Research has shown that as much as 92% of all chicken on sale is contaminated with faecal matter. This goes some way to explaining why food poisoning from poultry continues to make almost a quarter of million Britons ill every year. The most common cause in the UK is campylobacter, found on raw or undercooked meat (especially poultry). The meat can be so hazardous that, earlier this year, the NHS issued advice not to wash uncooked chicken because of the risk of spreading bacteria to work surfaces, clothes and utensils. Chicken liver has also been identified as a high-risk food product by the FSA, Environmental Health and Health Protection organisations in England. Whilst the industry makes plenty of noise about improving biosecurity to tackle food poisoning, it is at odds with the rush to kill ever more birds and make ever greater profits.
Earlier this month David Cameron warned that overuse of antibiotics threatened to take us back to the “dark ages of medicine”. Yet he – and most media outlets – neglected to mention the chicken shed in the room. 50% of all antibiotic usage in Britain is in farming, the majority of which is in intensive livestock production. The largest of which, of course, is the factory farming of chickens for meat – a sector that continues to grow year on year.
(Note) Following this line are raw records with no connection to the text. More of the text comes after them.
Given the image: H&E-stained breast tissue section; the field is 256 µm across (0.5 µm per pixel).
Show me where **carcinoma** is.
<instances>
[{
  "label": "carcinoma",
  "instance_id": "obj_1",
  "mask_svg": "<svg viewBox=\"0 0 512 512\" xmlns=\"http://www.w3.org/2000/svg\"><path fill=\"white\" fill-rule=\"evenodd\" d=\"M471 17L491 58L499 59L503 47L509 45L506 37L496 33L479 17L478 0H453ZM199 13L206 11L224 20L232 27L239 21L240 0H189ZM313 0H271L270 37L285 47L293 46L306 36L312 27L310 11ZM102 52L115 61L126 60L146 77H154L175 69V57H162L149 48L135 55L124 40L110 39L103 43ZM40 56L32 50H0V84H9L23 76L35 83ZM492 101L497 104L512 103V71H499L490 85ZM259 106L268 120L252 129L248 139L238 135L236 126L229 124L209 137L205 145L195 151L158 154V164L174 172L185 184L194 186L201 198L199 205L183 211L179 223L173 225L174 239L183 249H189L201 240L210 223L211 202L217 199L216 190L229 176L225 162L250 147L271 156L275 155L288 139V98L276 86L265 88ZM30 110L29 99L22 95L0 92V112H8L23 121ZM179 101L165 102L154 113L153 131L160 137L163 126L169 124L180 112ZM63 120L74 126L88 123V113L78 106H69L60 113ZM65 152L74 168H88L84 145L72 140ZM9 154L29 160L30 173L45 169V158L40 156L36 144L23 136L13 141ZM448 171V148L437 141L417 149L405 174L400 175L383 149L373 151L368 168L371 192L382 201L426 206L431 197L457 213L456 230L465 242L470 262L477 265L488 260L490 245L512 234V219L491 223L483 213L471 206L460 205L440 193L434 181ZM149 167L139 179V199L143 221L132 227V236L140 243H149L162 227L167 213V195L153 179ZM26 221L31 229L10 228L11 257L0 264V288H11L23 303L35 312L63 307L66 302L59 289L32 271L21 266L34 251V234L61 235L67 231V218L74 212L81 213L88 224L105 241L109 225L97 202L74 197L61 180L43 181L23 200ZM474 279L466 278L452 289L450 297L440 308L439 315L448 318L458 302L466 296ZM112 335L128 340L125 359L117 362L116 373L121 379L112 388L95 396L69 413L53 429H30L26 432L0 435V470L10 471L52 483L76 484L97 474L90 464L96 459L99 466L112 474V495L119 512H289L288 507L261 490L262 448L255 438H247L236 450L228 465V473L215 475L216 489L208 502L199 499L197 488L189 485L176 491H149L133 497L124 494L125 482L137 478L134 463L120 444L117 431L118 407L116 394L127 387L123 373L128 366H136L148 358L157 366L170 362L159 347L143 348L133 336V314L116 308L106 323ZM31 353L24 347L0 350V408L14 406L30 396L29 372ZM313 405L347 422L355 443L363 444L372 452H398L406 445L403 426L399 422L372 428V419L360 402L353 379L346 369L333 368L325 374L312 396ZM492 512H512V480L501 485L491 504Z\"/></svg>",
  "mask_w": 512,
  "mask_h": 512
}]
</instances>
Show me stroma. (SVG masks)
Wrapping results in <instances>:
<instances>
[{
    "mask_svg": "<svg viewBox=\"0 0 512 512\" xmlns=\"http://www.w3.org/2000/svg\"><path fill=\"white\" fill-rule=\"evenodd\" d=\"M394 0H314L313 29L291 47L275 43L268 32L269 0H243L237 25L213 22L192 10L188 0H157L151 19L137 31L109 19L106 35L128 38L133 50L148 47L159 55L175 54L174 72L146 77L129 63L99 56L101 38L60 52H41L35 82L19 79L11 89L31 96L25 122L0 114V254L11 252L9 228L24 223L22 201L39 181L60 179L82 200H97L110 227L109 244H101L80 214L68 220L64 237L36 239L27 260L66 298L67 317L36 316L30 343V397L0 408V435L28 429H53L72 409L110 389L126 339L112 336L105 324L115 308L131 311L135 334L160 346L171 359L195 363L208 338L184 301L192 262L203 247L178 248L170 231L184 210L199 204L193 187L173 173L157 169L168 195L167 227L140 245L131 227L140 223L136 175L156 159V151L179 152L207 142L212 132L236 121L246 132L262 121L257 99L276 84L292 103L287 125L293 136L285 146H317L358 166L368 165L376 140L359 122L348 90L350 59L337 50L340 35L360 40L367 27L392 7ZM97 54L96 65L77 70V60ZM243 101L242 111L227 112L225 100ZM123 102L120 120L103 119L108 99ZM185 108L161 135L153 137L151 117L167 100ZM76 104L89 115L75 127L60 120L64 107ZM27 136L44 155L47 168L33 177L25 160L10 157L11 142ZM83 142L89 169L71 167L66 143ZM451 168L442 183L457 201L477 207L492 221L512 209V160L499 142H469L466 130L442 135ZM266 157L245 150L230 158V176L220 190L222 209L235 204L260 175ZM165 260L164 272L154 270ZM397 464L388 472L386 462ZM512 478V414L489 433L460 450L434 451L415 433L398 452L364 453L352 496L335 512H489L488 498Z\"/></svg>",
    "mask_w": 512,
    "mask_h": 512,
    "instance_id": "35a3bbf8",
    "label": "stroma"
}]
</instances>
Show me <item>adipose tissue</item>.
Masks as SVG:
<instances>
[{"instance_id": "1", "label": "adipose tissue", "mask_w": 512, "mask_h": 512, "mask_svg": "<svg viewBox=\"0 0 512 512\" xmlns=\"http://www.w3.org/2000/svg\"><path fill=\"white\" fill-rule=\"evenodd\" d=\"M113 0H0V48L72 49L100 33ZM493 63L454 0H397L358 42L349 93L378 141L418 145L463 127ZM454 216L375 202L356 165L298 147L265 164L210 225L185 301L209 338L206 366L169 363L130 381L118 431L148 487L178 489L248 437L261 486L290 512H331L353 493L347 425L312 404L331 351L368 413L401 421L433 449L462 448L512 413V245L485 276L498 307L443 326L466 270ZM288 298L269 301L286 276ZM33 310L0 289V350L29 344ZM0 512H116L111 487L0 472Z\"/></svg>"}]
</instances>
The irony being that just a few months ago, fears were raised that Government cuts could mean antibiotic resistance in farmed animals could now go undetected. Factory farms can also be great polluters and there have been cases of waterways being contaminated by British units in recent years.
We also still have the ever looming threat of emerging diseases hanging over us. In 2014, there have already been outbreaks of high-pathogenic avian influenza in Libya and India. Bird flu and swine flu may have not led to the deaths of millions yet, but it is widely accepted that the next great pandemic is likely to originate within the walls of an intensive farm.
Some consumers are increasingly looking to consume chicken thinking it is a healthy option. What most may not realise is that intensive modern farming methods have ensured that the fat content has doubled and that a medium sized chicken now contains a pint of fat. Professor Michael Crawford of London Metropolitan University found that chicken contains as much fat, gram for gram, as Big Mac. He analysed chicken thigh meat from several supermarkets – even organic suppliers – and found they contain more than twice as much fat as they did back in 1940, a third more calories and a third less protein.
You would be hard pushed to find an industry as dire as the modern poultry industry. It is a disaster for animals and humans.
The solution for a healthier us and a kinder future is to simply remove yourself from this cycle of destruction and go vegan – or at least take steps in that direction.This blog is an expanded version of the one that appeared on The Guardian’s Comment is Free on 25 July 2014.